Heidenheim ist kein Vorbild

RECKLINGHAUSEN - Vergnügungssteuerpflichtig wird dieses erste Playoff-Viertelfinale nicht. „Wir sind nur der klare Außenseiter“, hat RHC-Trainer Johannes Rindfleisch fast schon der Form halber erwähnt. Obwohl es mit Germania Herringen gegen den absoluten Topfavoriten auf den Titel geht, „gehen wir ja nicht rein, um das Spiel zu verlieren.“

Bei aller „Geilheit“ auf eine Überraschung, sieht Rindfleisch das Duell (heute, 15:30 Uhr, Heinrich-Auge-Halle) nicht einmal annähernd auf Augenhöhe: „An eine Sensation glaube ich nicht. Herringen wird eine noch stärkere Truppe aufbieten“, sagt der RHC-Trainer mit Verweis auf das letzte Aufeinandertreffen vor gut zwei Wochen. Das gewannen die Hammer mit 16:6.

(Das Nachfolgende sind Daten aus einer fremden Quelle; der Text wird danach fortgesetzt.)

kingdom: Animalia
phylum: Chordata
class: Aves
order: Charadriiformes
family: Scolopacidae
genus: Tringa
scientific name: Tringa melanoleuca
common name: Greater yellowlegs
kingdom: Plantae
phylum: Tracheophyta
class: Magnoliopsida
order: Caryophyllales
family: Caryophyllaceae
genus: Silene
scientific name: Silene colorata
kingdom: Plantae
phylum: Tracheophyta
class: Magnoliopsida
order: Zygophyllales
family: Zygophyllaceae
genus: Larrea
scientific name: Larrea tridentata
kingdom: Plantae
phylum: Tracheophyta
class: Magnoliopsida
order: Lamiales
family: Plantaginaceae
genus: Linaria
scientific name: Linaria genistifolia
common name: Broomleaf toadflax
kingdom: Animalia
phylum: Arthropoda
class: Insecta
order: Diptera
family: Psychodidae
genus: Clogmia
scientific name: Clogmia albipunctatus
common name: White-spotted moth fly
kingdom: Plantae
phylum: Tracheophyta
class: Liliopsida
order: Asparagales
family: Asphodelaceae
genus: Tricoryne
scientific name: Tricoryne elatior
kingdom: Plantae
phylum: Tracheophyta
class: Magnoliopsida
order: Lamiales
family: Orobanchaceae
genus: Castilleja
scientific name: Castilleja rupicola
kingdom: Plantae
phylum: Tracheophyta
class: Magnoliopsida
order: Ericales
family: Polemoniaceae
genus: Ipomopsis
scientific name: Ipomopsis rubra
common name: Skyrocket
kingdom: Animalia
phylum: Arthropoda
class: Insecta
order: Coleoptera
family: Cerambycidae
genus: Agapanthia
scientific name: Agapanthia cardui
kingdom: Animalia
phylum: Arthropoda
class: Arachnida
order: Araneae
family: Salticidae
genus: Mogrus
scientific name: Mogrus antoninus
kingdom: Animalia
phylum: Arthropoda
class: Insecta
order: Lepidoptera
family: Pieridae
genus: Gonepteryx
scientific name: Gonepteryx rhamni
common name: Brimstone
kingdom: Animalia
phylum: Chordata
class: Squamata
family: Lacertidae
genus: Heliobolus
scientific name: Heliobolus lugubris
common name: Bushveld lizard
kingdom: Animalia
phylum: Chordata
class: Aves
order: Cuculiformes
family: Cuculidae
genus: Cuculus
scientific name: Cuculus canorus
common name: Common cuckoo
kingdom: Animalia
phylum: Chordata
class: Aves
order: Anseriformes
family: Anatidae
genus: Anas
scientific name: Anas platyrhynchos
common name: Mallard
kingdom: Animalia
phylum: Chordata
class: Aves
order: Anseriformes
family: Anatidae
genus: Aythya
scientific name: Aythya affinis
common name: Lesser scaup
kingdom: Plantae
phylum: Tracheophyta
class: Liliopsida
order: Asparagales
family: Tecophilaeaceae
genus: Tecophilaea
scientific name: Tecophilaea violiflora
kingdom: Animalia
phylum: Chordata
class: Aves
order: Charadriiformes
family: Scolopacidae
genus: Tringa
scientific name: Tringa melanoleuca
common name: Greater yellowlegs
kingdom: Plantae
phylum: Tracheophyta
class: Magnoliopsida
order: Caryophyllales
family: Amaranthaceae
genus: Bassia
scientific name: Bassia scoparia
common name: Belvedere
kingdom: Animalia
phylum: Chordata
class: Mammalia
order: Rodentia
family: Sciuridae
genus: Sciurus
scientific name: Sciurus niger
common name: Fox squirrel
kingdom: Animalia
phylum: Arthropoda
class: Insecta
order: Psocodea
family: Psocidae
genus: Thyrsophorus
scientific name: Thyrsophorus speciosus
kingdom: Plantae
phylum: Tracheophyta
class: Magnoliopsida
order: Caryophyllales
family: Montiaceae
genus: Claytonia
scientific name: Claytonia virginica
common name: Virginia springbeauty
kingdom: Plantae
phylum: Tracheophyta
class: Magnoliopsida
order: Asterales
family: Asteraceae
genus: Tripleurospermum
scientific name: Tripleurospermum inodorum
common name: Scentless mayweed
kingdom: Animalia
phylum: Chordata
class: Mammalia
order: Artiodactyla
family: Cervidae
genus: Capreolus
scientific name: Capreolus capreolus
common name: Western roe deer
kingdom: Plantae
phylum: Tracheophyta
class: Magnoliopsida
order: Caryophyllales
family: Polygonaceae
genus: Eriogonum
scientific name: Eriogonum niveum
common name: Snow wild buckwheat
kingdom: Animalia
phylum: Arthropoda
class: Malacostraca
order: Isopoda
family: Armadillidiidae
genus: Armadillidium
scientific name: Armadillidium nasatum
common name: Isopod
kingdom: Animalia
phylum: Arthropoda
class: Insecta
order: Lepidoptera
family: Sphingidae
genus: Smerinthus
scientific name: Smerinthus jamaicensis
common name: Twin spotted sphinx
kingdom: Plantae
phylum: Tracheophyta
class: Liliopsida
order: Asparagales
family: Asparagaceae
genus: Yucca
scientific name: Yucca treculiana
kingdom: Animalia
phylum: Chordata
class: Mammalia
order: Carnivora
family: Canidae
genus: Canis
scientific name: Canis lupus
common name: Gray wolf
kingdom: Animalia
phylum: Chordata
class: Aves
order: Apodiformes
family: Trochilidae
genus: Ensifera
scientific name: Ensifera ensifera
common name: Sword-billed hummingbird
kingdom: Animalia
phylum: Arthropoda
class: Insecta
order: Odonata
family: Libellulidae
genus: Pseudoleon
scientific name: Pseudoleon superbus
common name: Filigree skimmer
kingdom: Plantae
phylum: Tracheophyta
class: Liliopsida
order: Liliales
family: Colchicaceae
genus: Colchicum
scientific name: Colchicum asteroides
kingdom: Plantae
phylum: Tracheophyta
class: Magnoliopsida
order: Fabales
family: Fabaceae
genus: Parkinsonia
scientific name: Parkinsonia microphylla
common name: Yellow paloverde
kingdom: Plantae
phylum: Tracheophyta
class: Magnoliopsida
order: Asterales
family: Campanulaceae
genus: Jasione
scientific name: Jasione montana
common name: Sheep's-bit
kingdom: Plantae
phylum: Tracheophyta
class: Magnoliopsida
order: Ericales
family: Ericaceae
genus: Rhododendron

Es verhalte sich eben nicht wie im Fußball, wo der krasse Außenseiter durchaus überraschen könne. Eine überraschende Erkenntnis nach einer DFB-Pokal-Woche, in der Zweitligist Heidenheim den großen FC Bayern am Rande des Aus hatte. „Das ist nicht vergleichbar“, sagt Rindfleisch. „Vielleicht sollten wir Herringen den Vorschlag unterbreiten, 40 Minuten lang nur mit drei Spielern anzutreten.“ Ein Angebot, dem der Serienmeister mit an Sicherheit grenzender Wahrscheinlichkeit nicht zustimmt.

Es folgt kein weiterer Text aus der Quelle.